BRIEF:
Every line of the data is to be transcribed as it stands.
━━━ GIVEN INFORMATION ━━━
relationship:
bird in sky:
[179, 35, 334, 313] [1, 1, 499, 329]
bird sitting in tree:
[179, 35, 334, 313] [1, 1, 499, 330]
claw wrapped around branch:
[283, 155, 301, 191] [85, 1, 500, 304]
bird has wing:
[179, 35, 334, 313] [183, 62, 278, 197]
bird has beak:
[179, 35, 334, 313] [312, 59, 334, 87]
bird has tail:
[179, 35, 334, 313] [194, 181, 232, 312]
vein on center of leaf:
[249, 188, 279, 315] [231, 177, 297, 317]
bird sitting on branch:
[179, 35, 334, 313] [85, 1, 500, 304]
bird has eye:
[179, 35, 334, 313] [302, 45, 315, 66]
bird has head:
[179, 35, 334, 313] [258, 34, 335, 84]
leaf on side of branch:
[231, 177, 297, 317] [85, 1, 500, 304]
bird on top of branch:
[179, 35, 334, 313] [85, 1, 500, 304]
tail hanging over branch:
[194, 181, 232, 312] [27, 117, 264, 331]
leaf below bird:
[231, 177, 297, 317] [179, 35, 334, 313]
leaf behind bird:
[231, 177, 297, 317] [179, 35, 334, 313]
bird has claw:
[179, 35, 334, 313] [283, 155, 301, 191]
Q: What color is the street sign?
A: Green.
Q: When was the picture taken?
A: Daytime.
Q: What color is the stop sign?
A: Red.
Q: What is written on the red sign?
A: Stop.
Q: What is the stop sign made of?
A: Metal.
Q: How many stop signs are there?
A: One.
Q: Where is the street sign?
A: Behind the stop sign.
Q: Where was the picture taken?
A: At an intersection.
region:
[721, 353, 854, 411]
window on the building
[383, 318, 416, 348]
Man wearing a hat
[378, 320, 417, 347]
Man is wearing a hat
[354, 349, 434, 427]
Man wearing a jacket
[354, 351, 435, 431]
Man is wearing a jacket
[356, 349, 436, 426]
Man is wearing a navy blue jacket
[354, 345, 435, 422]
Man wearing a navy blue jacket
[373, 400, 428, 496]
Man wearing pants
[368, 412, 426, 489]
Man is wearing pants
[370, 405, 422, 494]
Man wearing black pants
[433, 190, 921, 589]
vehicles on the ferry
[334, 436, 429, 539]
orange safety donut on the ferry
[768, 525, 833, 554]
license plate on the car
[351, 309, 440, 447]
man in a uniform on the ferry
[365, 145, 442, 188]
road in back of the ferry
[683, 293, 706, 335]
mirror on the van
━━━
EXERCISE ANSWER:
relationship:
bird in sky:
[179, 35, 334, 313] [1, 1, 499, 329]
bird sitting in tree:
[179, 35, 334, 313] [1, 1, 499, 330]
claw wrapped around branch:
[283, 155, 301, 191] [85, 1, 500, 304]
bird has wing:
[179, 35, 334, 313] [183, 62, 278, 197]
bird has beak:
[179, 35, 334, 313] [312, 59, 334, 87]
bird has tail:
[179, 35, 334, 313] [194, 181, 232, 312]
vein on center of leaf:
[249, 188, 279, 315] [231, 177, 297, 317]
bird sitting on branch:
[179, 35, 334, 313] [85, 1, 500, 304]
bird has eye:
[179, 35, 334, 313] [302, 45, 315, 66]
bird has head:
[179, 35, 334, 313] [258, 34, 335, 84]
leaf on side of branch:
[231, 177, 297, 317] [85, 1, 500, 304]
bird on top of branch:
[179, 35, 334, 313] [85, 1, 500, 304]
tail hanging over branch:
[194, 181, 232, 312] [27, 117, 264, 331]
leaf below bird:
[231, 177, 297, 317] [179, 35, 334, 313]
leaf behind bird:
[231, 177, 297, 317] [179, 35, 334, 313]
bird has claw:
[179, 35, 334, 313] [283, 155, 301, 191]
Q: What color is the street sign?
A: Green.
Q: When was the picture taken?
A: Daytime.
Q: What color is the stop sign?
A: Red.
Q: What is written on the red sign?
A: Stop.
Q: What is the stop sign made of?
A: Metal.
Q: How many stop signs are there?
A: One.
Q: Where is the street sign?
A: Behind the stop sign.
Q: Where was the picture taken?
A: At an intersection.
region:
[721, 353, 854, 411]
window on the building
[383, 318, 416, 348]
Man wearing a hat
[378, 320, 417, 347]
Man is wearing a hat
[354, 349, 434, 427]
Man wearing a jacket
[354, 351, 435, 431]
Man is wearing a jacket
[356, 349, 436, 426]
Man is wearing a navy blue jacket
[354, 345, 435, 422]
Man wearing a navy blue jacket
[373, 400, 428, 496]
Man wearing pants
[368, 412, 426, 489]
Man is wearing pants
[370, 405, 422, 494]
Man wearing black pants
[433, 190, 921, 589]
vehicles on the ferry
[334, 436, 429, 539]
orange safety donut on the ferry
[768, 525, 833, 554]
license plate on the car
[351, 309, 440, 447]
man in a uniform on the ferry
[365, 145, 442, 188]
road in back of the ferry
[683, 293, 706, 335]
mirror on the van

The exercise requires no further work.